François Rémond (vers 1747 - 1812)
À l’instar de Pierre Gouthière, François Rémond est l’un des plus importants artisans ciseleurs-doreurs parisiens du dernier tiers du XVIIIe siècle. Il débute son apprentissage en 1763 et obtient ses lettres de maîtrise en 1774. Immédiatement son talent lui permet de se composer une riche clientèle parmi laquelle figuraient notamment certaines personnalités de la Cour.

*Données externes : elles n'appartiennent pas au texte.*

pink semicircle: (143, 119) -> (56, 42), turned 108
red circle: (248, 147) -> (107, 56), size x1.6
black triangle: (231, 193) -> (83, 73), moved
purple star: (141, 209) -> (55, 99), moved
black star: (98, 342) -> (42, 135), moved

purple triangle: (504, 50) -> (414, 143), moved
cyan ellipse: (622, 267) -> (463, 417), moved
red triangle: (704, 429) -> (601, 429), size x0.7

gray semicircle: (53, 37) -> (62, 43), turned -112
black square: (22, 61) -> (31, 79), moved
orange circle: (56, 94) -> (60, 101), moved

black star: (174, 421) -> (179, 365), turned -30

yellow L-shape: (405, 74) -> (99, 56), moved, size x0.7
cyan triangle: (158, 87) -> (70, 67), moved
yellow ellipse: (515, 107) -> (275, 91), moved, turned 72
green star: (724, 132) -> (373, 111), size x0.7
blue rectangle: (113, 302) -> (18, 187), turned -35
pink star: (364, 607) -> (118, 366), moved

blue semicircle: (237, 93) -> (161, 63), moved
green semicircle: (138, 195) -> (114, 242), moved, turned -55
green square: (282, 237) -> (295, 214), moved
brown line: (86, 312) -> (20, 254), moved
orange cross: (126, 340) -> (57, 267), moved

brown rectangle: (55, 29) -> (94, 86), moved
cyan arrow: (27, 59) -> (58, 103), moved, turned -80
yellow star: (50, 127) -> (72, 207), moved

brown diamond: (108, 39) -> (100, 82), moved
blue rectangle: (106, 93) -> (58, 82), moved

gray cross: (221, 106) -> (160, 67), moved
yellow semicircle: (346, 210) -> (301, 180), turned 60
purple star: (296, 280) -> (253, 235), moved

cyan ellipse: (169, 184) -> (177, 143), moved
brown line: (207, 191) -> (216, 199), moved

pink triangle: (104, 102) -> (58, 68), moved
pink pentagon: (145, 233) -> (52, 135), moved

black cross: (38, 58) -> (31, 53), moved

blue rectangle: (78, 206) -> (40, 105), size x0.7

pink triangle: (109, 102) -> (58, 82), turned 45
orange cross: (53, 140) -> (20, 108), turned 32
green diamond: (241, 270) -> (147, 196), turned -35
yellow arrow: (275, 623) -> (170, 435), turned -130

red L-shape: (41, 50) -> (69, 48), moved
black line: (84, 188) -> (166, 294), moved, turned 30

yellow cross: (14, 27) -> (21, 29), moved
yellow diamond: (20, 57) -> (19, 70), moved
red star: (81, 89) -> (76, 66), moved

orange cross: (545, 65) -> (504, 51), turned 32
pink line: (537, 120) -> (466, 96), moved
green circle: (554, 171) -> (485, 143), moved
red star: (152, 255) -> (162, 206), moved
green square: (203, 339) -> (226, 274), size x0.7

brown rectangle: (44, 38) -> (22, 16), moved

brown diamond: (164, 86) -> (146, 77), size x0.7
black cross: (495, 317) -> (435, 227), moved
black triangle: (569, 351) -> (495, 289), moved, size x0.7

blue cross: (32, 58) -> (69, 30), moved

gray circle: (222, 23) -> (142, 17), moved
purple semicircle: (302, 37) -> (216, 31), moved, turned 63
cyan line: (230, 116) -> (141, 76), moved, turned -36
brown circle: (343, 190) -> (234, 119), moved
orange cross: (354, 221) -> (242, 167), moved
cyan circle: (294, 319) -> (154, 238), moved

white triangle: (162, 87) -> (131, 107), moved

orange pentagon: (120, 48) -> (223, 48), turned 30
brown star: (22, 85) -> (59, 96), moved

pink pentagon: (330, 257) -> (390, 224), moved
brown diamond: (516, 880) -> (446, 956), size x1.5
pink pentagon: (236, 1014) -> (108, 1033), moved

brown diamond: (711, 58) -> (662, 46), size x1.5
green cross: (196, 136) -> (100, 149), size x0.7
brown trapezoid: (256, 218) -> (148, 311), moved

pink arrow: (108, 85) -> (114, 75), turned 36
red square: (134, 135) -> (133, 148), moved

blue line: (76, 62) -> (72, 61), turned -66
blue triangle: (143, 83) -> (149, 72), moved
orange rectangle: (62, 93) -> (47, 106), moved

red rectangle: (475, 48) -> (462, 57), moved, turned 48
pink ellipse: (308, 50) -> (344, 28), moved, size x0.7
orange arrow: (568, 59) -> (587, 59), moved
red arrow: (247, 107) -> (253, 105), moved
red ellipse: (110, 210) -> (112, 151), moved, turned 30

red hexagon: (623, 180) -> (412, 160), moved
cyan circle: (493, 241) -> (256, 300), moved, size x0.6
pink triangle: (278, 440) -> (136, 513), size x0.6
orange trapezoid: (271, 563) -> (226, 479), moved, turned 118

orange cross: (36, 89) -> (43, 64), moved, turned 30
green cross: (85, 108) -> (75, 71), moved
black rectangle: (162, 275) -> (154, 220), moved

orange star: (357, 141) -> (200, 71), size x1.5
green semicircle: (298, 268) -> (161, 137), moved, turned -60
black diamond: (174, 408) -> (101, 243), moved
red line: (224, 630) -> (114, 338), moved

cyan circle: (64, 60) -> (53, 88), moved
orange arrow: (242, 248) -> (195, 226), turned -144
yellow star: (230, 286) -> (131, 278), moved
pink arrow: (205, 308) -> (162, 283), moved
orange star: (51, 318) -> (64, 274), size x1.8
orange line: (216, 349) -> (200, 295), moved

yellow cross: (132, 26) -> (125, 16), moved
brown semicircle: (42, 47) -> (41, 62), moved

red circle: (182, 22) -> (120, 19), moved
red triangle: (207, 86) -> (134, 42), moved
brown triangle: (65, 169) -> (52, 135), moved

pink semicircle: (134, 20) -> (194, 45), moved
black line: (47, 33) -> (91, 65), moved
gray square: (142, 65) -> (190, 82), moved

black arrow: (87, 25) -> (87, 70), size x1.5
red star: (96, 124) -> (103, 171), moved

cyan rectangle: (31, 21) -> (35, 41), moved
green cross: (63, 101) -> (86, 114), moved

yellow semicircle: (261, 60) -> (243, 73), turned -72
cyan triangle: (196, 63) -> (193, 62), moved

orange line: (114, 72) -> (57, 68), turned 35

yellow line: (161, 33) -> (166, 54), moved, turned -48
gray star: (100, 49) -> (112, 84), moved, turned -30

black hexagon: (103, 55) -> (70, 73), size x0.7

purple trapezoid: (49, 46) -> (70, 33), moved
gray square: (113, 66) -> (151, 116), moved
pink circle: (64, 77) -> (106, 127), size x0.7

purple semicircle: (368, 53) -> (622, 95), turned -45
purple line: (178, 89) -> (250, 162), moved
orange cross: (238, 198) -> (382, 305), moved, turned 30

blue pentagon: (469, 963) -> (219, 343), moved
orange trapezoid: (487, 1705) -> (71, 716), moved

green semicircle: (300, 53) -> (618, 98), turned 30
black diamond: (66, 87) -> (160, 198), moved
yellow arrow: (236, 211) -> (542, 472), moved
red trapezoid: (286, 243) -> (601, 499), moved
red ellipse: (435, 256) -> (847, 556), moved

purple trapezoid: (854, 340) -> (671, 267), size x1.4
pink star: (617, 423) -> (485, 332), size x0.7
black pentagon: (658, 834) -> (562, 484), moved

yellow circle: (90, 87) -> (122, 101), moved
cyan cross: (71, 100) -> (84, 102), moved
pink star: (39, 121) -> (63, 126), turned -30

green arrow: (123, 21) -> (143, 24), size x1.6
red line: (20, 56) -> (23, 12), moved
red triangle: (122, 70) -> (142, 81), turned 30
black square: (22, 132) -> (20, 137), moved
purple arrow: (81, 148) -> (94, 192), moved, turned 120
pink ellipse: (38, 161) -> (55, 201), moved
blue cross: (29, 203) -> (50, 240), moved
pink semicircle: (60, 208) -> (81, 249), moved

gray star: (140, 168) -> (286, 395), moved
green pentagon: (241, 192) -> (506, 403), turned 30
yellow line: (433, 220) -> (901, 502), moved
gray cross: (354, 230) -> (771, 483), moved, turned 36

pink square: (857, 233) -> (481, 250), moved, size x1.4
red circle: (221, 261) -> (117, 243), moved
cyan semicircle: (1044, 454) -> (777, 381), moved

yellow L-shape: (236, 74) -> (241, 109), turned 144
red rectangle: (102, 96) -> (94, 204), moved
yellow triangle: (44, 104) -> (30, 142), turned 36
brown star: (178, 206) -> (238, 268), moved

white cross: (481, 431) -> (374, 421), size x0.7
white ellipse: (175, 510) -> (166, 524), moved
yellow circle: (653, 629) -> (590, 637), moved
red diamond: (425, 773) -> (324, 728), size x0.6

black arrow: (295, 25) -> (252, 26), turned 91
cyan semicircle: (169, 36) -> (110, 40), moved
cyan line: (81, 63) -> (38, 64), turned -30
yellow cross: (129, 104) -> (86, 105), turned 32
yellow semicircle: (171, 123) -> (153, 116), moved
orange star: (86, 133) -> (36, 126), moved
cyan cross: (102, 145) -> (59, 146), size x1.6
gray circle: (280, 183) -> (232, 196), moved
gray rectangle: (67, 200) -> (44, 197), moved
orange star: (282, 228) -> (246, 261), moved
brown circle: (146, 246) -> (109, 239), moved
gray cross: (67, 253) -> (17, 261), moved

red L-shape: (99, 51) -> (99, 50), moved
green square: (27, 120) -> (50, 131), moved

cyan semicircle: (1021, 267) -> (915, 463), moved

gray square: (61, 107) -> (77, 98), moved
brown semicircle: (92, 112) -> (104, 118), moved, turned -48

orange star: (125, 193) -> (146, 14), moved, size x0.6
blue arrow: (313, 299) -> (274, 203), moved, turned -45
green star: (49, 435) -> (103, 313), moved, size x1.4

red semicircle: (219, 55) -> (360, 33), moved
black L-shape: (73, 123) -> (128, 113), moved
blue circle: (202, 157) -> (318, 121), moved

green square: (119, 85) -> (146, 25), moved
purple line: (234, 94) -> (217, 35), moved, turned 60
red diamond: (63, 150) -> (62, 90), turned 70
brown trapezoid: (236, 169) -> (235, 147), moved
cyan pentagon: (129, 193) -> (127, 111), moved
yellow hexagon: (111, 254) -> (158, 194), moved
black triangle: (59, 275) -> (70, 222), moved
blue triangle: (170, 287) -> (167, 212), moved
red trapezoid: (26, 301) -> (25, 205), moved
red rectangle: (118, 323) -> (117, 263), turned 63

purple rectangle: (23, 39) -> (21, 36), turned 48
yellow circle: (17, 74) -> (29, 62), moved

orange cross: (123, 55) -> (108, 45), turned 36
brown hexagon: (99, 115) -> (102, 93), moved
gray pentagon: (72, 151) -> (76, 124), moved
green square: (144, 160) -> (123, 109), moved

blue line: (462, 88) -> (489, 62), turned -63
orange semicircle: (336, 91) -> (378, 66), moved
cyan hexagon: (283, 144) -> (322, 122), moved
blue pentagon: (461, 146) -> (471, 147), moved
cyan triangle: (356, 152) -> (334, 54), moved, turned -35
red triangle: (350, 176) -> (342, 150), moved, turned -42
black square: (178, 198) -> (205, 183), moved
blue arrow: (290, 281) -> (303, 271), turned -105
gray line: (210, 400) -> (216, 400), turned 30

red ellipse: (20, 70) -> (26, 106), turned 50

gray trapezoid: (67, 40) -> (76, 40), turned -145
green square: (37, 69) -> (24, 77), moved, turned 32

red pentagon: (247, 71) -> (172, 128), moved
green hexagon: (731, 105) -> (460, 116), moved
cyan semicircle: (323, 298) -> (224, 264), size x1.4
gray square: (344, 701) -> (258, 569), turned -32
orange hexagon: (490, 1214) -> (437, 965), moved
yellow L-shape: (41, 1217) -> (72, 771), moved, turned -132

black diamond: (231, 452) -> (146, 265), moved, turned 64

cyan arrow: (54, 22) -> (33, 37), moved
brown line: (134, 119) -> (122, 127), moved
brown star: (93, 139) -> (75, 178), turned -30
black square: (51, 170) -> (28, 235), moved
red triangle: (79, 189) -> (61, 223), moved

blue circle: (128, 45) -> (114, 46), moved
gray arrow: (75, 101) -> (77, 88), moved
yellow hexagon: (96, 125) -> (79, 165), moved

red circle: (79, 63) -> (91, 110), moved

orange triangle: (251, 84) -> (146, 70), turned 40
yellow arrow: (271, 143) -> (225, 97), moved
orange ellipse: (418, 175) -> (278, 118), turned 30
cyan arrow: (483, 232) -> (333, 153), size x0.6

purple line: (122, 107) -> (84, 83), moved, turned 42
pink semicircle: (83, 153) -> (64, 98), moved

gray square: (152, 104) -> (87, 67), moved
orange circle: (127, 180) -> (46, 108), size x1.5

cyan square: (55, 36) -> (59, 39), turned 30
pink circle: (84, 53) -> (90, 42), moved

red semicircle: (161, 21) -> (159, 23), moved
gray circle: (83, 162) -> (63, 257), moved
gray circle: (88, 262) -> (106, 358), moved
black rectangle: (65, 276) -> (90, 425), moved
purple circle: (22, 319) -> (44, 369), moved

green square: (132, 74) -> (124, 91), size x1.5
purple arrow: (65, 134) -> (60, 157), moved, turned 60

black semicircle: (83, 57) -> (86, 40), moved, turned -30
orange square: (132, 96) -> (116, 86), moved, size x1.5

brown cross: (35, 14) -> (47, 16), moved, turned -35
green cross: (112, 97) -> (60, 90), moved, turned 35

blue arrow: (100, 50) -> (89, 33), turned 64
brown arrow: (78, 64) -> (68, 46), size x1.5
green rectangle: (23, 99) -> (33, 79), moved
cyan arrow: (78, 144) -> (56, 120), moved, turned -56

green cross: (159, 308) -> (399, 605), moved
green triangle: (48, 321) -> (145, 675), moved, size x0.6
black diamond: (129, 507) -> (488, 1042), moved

Mais surtout François Rémond, par l’intermédiaire du marchand-mercier Dominique Daguerre, participe à l’ameublement de la plupart des grands collectionneurs de la fin du XVIIIe siècle en fournissant des caisses de pendules, des chenets, des candélabres…toujours d’une très grande qualité d’exécution et aux compositions particulièrement raffinées et novatrices qui firent sa notoriété.
Dominique Daguerre
Dominique Daguerre est le plus important marchand-mercier, comprenez marchand d’objets de luxe, du dernier quart du XVIIIe siècle. Ses débuts de carrière restent relativement méconnus et l’on peut considérer qu’il démarre véritablement son activité à partir de 1772, année de son association avec Philippe-Simon Poirier (1720-1785), autre marchand-mercier célèbre et inventeur des pièces d’ébénisterie agrémentées de plaques de porcelaine de la Manufacture royale de Sèvres. Lorsque Poirier se retire des affaires, vers 1777-1778, Daguerre prend la direction du magasin rue du Faubourg Saint-Honoré et garde la raison sociale « La Couronne d’Or ». Conservant la clientèle de son prédécesseur, il développe considérablement l’activité en quelques années et joue un rôle de premier plan dans le renouveau des arts décoratifs parisiens de l’époque en faisant travailler les meilleurs ébénistes du temps, particulièrement Adam Weisweiler, Martin Carlin et Claude-Charles Saunier, le menuisier du Garde-Meuble de la Couronne, Georges Jacob, les bronziers ou ciseleurs-doreurs Pierre-Philippe Thomire et François Rémond et les horlogers Renacle-Nicolas Sotiau et Robert Robin. Ayant porté le luxe « à la française » à son summum, Daguerre, visionnaire et homme d’affaires hors du commun, s’installe en Angleterre vers le début des années 1780 et s’associe avec Martin-Eloi Lignereux, qui reste en charge du magasin parisien. A Londres, patronné par le prince Régent, futur roi George IV, Daguerre participe activement à l’aménagement et à la décoration de Carlton House et du Pavillon de Brighton, en faisant fonctionner à merveille son réseau d’artisans parisiens important de Paris la plupart des meubles, sièges, cheminées, bronzes d’ameublement et objets d’art et facturant, uniquement pour l’année 1787, plus de 14500£ de fournitures. Impressionnés par le talent du marchand, quelques grands aristocrates anglais font également appel à ses services, particulièrement le Comte Spencer pour Althorp où Daguerre collabore avec l’architecte Henry Holland (1745-1806). A Paris, il continue, par l’intermédiaire de son associé Lignereux, à travailler pour les grands amateurs et livre de superbes pièces d’ébénisterie au Garde-Meuble de la Couronne. Probablement très affecté par les troubles révolutionnaires et la disparition de nombreux de ses clients les plus importants, il se retire définitivement des affaires en 1793.